The yellow-tailed woolly monkey has always been extremely rare. It was first recorded in 1812 by the great German explorer Alexander von Humboldt. Yet he never actually witnessed a live animal. Instead, he saw a saddlecloth made from a fine, mahogany-coloured fur.
Despite the name, the monkey’s tail is the same colour as the rest of its body. What is yellow is a large tuft of fur that adults of both sexes have covering their genitals. The species was actually thought to have been extinct for most of the 20th century until an expedition led by Mr Mittermeier, now the head of Conservation International, rediscovered it in 1974.
The fact that the species even survives at all may be thanks to its difficult natural habitat, which could hardly be less accessible to its only predator, humans. Reaching the group Ms Cornejo studies involves a three-hour uphill scramble in deep mud through thick, sodden forest. Even indigenous peoples rarely stray here.
But that is changing rapidly. A massive influx of migrants from the nearby mountain region of Cajamarca, fuelled in part by mining companies buying up peasants’ land there, is putting an unprecedented strain on the area around Corosha.
“There were just 20 families here when I was growing up,” says Mr Lopéz. “Now there are 200 and many of them don’t respect the community’s decision to conserve our natural resources.”
With the support of Conservation International, Corosha has now established the 5,600-acre Hierba Buena-Allpayacu Community Conservation Area, with the twin goals of protecting the forest’s headwaters and the yellow-tailed woolly monkey’s habitat.

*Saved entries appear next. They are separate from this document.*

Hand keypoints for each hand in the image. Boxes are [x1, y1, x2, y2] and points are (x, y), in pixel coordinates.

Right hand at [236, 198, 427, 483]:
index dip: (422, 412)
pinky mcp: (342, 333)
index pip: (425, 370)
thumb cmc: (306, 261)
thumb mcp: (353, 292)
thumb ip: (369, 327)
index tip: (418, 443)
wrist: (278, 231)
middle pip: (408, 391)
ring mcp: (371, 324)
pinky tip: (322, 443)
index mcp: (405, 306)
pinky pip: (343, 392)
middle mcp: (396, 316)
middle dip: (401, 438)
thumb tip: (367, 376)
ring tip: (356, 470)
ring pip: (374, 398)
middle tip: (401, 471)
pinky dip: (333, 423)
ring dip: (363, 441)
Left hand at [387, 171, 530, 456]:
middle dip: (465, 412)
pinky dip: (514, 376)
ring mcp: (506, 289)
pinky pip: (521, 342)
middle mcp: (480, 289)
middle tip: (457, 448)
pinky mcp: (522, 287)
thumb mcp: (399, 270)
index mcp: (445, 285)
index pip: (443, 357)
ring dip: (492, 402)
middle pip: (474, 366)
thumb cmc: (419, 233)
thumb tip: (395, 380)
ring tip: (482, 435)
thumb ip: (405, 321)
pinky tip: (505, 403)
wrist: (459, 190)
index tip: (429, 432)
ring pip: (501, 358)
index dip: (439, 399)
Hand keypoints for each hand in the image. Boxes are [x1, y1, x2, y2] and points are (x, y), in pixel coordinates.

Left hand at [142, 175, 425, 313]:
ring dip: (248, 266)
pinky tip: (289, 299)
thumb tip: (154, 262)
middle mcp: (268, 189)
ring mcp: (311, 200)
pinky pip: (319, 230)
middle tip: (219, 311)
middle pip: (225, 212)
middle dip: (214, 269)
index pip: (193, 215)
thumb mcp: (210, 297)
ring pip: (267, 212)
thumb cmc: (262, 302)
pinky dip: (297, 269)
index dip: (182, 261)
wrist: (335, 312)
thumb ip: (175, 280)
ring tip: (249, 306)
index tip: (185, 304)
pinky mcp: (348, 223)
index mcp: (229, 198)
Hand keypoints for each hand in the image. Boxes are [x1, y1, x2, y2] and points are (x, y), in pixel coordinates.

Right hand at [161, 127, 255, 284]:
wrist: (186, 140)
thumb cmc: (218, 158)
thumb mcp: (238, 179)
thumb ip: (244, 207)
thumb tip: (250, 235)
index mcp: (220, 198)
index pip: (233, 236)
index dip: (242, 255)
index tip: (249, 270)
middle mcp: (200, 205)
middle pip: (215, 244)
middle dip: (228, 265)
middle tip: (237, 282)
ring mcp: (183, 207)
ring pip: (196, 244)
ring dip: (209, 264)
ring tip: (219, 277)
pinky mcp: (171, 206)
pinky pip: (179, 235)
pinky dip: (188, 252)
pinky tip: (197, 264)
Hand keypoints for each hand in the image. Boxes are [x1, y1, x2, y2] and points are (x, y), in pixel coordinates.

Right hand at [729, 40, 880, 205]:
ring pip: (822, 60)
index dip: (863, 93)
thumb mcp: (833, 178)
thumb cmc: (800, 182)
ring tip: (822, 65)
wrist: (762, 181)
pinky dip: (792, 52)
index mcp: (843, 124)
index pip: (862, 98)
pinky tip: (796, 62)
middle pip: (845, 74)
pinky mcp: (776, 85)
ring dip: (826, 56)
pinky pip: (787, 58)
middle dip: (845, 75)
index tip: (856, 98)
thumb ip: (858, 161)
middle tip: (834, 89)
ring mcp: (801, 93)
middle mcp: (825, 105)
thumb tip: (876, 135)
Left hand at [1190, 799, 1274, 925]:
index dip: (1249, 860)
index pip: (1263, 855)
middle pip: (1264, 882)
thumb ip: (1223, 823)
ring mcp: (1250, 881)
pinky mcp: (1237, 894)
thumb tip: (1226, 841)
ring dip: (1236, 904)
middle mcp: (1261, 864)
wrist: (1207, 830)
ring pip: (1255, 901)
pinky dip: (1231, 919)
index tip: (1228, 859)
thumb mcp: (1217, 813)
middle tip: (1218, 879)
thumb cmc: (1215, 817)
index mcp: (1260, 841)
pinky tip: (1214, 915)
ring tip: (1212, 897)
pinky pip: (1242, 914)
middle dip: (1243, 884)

The village is also building a lodge to cater for a growing stream of Peruvian and international tourists.
Yet conflicts within the community, between the newcomers and families who have lived here for many generations, are becoming increasingly common. The new migrants, unfamiliar with the traditional, sustainable horticultural techniques, tend to clear forest to make way for their crops and livestock whereas the locals rotate their subsistence plots between existing gaps in the forest.
The destruction is at its most intense in a supposed nature reserve, the Alto Mayo Protected Forest, which straddles a low-lying stretch of the Andes southwest of Corosha. The regional government has put a road through the park, while poachers and land-squatters even live in the heart of the reserve.

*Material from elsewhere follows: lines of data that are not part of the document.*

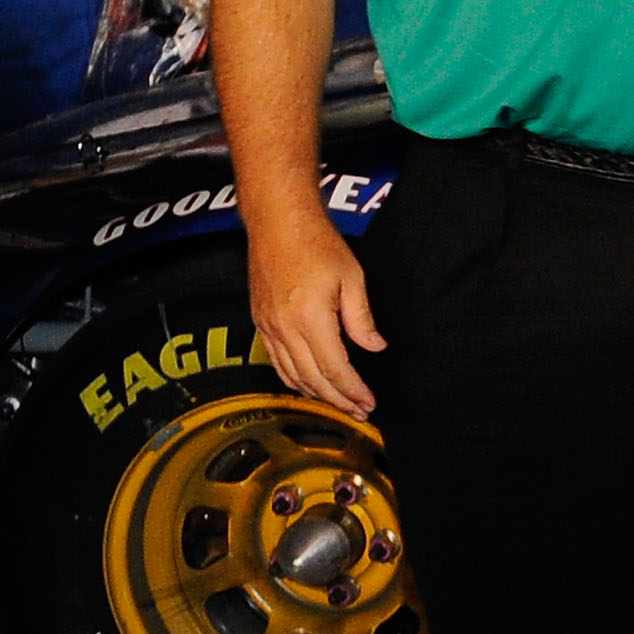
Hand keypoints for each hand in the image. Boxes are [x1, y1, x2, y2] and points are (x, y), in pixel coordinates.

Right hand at [249, 210, 383, 415]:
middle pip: (312, 379)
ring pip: (291, 374)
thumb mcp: (352, 277)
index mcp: (309, 318)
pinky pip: (276, 361)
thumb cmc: (316, 243)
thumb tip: (374, 347)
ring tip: (339, 404)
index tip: (368, 402)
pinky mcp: (260, 321)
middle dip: (338, 399)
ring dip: (316, 394)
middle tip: (359, 411)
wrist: (277, 222)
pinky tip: (309, 384)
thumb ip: (361, 318)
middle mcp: (284, 327)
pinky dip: (294, 379)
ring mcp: (268, 326)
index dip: (353, 390)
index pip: (334, 369)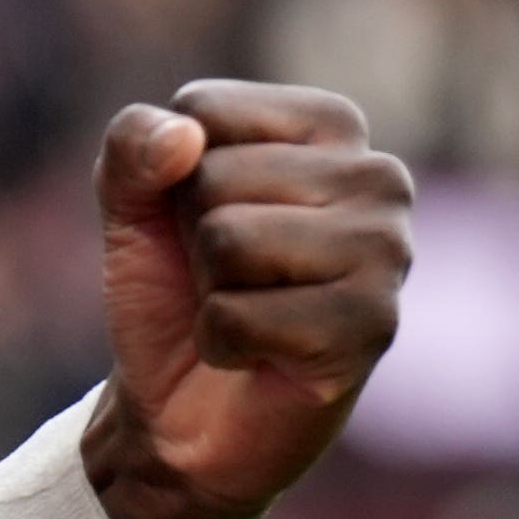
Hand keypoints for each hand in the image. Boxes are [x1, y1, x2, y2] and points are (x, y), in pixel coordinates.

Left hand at [80, 81, 413, 518]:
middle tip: (228, 278)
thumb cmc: (174, 290)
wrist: (184, 409)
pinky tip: (260, 356)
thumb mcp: (130, 203)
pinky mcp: (373, 328)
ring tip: (248, 310)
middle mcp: (378, 177)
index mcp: (331, 124)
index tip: (205, 217)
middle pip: (213, 177)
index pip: (202, 109)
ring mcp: (388, 252)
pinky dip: (223, 344)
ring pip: (228, 242)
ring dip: (211, 292)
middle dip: (193, 238)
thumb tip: (182, 137)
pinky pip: (239, 317)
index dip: (172, 175)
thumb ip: (132, 145)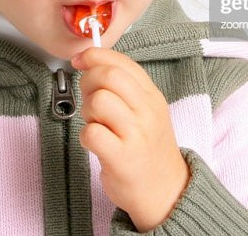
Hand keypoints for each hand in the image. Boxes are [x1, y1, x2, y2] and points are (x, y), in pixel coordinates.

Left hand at [70, 46, 190, 231]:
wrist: (167, 191)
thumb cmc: (148, 148)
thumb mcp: (146, 111)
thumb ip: (124, 86)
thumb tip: (91, 63)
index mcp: (152, 96)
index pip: (122, 62)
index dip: (95, 56)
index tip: (80, 60)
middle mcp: (147, 112)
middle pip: (109, 76)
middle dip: (88, 81)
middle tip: (89, 97)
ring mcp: (136, 135)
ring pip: (98, 101)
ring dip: (87, 110)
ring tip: (96, 123)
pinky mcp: (122, 159)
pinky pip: (91, 133)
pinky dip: (85, 136)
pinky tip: (95, 143)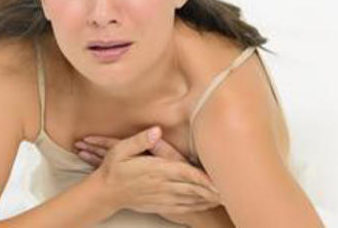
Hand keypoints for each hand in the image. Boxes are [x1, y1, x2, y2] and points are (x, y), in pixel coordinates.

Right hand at [82, 126, 221, 222]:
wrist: (105, 192)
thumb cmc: (113, 169)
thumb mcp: (120, 149)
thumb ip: (139, 140)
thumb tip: (156, 130)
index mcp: (155, 170)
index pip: (184, 173)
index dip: (203, 177)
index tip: (218, 179)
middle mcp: (161, 185)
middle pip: (192, 188)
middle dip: (212, 190)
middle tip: (231, 191)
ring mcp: (161, 197)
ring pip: (190, 199)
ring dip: (208, 199)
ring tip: (224, 197)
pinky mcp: (160, 205)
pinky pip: (183, 207)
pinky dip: (196, 206)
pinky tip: (205, 205)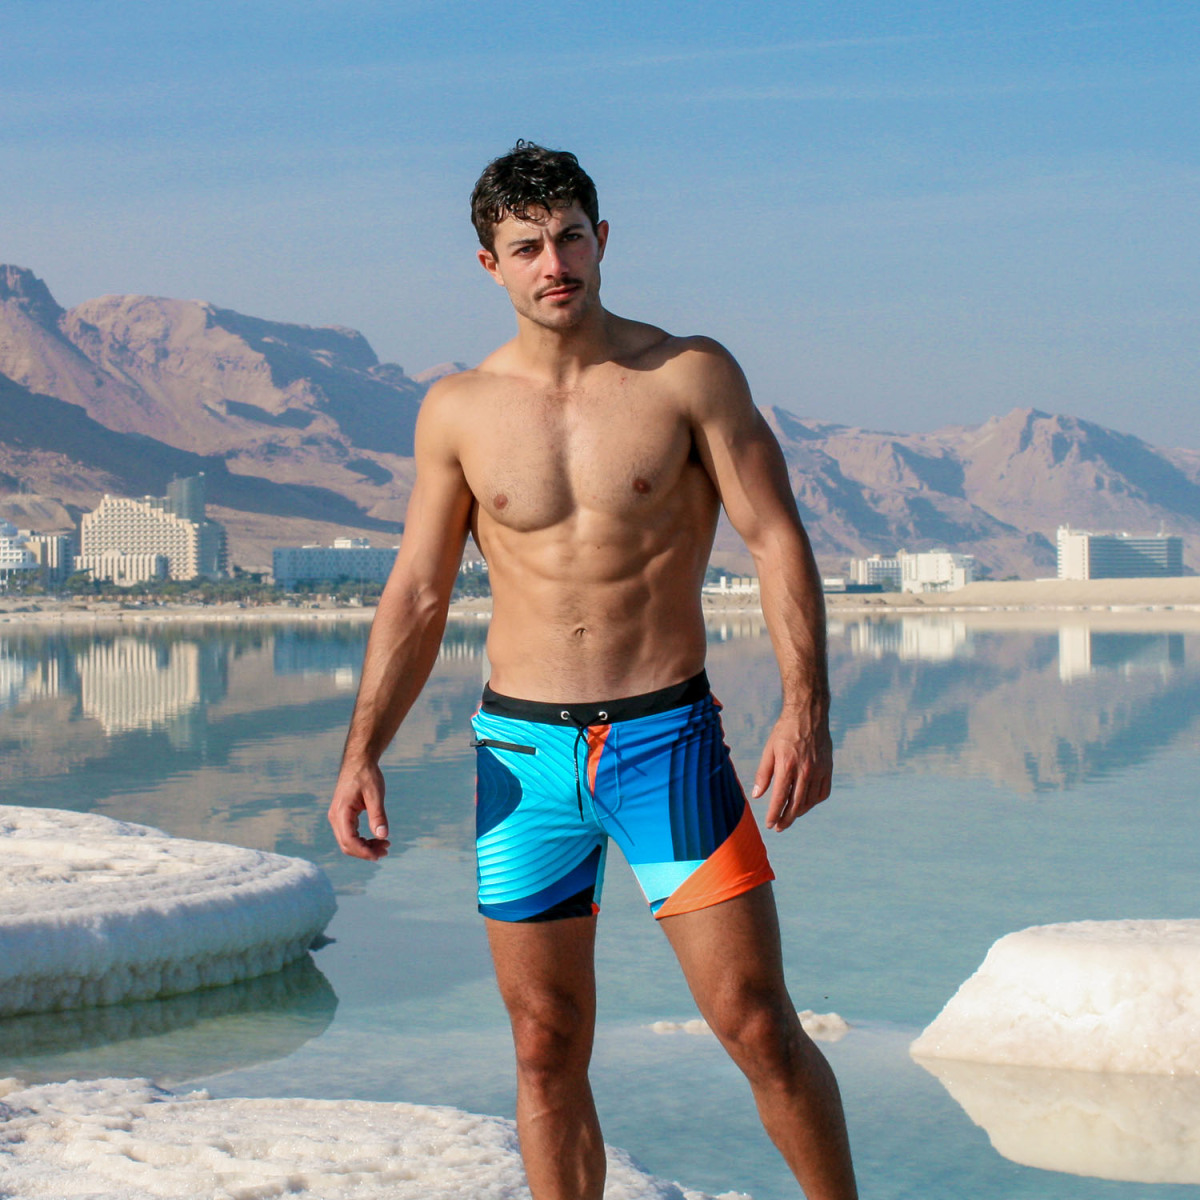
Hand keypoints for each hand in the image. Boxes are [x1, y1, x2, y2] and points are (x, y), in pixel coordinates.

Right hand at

“The solution is not more and more park guards but education, so that the local population realises how important the forest is, that it provides them with water, and houses so many different species,” insists Gustavo Montoya, the reserve director.
Mr Mittermeier is now calling for a concerted effort to educate locals about the monkey and even encourage them to identify with it. “You have to get the communities excited about this magnificent species,” he said. “It is the only way. They must find a way to coexist with it and become invested in its survival.”
Although no primates became extinct in the 20th century, many of the order’s nearly 700 species face urgent threats today. The IUCN’s primate specialist group say that more than 70 per cent of Asian primates are threatened with extinction, as are all gibbon species and the four great apes: gorillas, chimpanzees, orang utans and bonobos. The total global budget dedicated to primate conservation is about $10m (£6.25m). About 90 per cent of that is dedicated to the great apes, leaving just $1m worldwide for other species. The IUCN estimates that a budget of just $100m could save 98 per cent of all primate species.